Toplam Sayfa Görüntüleme Sayısı

24 Kasım 2010 Çarşamba

Sine-Masal Kentler / Mehmet ÖZTÜRK

Kentle birlikte başka bir dünya, başka bir hayat tarzı, ekonomik, politik ve sosyal işlevleriyle doğmaya başladı. Tarihteki ilk kent M.Ö. 4. binyıl içinde Mezopotamya'da Sümerler'de kurulan Ur olmakla birlikte, antik çağ içinde en önemlisi "zevk-ü sefa" kenti Babil'dir. Günümüzün pek çok metropolü de (Paris, New York gibi) yeni Babil olarak ona benzetilir.
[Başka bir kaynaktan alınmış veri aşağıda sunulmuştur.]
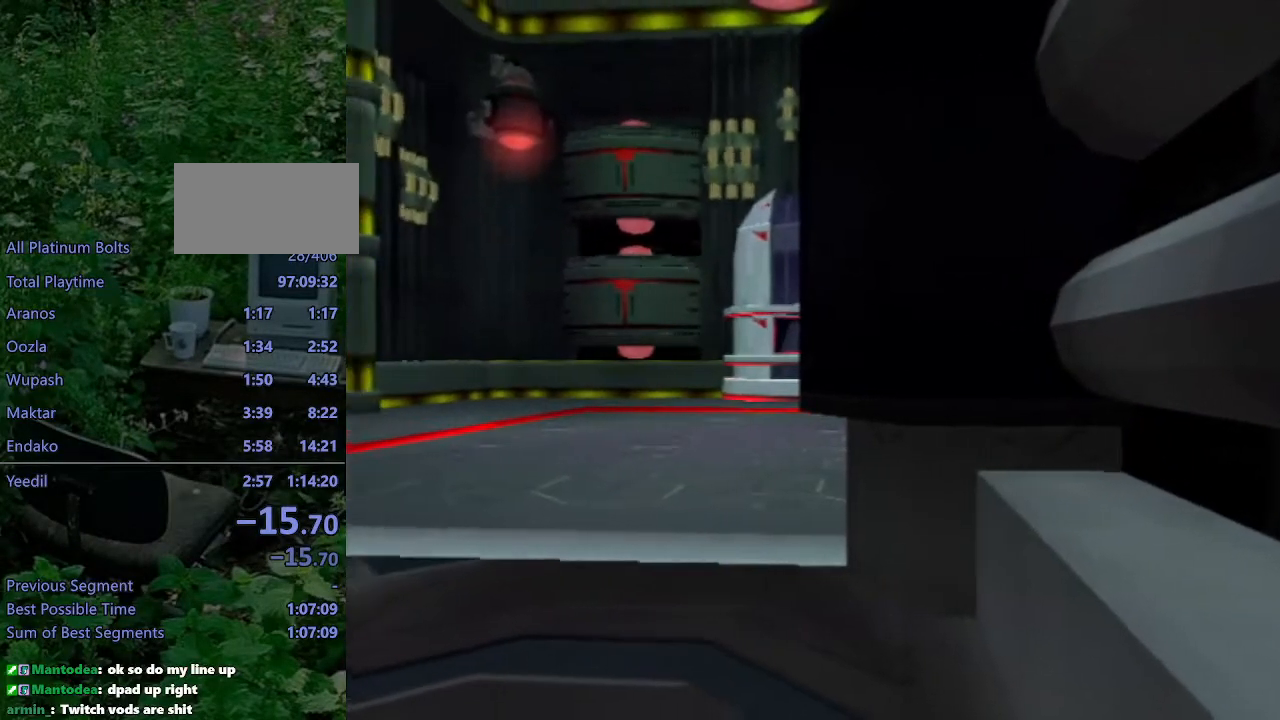
{"buttons": ["L1"], "left_stick": "center", "right_stick": "center", "events": [[400, "DPAD_RIGHT", "down"], [500, "DPAD_RIGHT", "up"]]}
Fırat'ın kıyısında kurulan Babil, zamanın en büyük kenti olmakla birlikte, aynı zamanda dünya merkezinin figürü, politik ve dinsel kutuplar ile "dünya"ya açılan yollarıyla Doğu şehirciliğinin sembolüydü. Çevredeki kent devletlerini ele geçiren Hammurabi (M.Ö. 1792-1750) Babil'i başkent yapmıştı. Dünyanın en büyük kenti (o zamanki nüfusu 500.000 olarak tahmin edilmektedir) olan Babil, siyasal öneminin yanısıra bölgenin ticari, idari, edebi ve dini merkeziydi. Asma bahçeleriyle Babil'in efsanevi değeri, Griffith'in "Hoşgörüsüzlük" filminin; bir yanıyla Babilvari sefahatı, bir yanıyla Berlinvari ekonomik-siyasi sefalet ve kargaşa ile zorba bir otoriteyi bir arada dokuyan, diğer yanıla New Yorkvari bir mimari dekorla yapılaştırılmış olan Fritz Lang'ın "Metropolis" filminin ve ayrıca Pieter Brueghel'in "Babil Kulesi" (1563) tablosunun şekillenmesinde simgesel bir kültürel miras olmuştur.